- What this task involves -
How many lines in the data below contain the string "script", with case counting? Reply with the number alone.

* * * * * * *

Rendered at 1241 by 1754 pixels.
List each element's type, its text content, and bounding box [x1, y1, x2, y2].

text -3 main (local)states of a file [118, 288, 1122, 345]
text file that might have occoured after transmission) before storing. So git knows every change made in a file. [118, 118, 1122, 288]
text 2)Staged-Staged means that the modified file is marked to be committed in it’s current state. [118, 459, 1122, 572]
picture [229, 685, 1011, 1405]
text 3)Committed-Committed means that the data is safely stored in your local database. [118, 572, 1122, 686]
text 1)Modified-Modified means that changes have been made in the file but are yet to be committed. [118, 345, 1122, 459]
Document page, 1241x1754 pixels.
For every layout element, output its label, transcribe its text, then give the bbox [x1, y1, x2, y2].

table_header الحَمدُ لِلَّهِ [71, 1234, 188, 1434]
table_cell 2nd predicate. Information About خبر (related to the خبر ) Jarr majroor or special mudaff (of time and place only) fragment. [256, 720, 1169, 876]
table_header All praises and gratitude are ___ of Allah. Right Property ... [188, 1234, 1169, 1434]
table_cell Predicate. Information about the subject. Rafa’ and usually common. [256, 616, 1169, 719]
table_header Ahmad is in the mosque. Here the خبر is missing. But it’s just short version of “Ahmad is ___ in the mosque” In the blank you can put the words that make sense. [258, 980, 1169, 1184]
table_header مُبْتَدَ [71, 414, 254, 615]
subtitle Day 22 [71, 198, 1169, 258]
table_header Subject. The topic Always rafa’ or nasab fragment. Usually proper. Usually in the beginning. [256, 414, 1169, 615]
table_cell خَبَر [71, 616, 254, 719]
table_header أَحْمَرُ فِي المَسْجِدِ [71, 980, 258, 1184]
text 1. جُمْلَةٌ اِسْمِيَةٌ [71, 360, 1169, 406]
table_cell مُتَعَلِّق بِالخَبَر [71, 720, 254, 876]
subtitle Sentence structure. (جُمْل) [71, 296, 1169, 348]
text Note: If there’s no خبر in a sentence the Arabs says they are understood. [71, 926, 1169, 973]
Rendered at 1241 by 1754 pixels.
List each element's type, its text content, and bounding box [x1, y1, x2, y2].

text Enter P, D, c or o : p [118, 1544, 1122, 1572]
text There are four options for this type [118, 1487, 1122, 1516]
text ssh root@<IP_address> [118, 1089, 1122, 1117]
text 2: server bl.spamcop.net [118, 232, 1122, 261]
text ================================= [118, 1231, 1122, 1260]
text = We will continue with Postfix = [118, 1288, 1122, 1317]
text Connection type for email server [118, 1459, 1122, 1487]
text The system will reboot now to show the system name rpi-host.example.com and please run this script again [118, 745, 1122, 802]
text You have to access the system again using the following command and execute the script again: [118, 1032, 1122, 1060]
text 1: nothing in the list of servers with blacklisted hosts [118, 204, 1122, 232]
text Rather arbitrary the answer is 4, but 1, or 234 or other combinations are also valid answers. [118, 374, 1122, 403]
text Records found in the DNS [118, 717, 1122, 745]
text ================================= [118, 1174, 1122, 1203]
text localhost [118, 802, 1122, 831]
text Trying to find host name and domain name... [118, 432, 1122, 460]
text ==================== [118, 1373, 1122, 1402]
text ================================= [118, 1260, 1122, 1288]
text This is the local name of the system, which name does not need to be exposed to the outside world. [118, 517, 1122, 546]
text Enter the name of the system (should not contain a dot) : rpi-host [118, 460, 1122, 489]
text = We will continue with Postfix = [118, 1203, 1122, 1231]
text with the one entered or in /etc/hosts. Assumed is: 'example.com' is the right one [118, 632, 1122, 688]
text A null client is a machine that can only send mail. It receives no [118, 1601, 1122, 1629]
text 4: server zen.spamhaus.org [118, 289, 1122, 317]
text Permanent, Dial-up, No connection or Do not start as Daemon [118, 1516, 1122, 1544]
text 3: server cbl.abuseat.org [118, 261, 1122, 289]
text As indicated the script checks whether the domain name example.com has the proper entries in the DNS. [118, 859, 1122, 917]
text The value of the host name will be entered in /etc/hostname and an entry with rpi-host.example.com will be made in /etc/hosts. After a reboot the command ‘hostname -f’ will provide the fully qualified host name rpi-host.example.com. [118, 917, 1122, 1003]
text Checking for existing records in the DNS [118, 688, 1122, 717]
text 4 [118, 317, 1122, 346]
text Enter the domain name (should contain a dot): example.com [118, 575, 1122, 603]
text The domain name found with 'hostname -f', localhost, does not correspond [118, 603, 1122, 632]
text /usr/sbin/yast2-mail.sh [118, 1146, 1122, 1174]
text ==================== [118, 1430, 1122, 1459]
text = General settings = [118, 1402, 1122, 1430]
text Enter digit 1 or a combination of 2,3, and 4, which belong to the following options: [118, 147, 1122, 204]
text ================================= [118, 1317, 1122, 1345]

* * * * * * *

- Result for this exercise -
3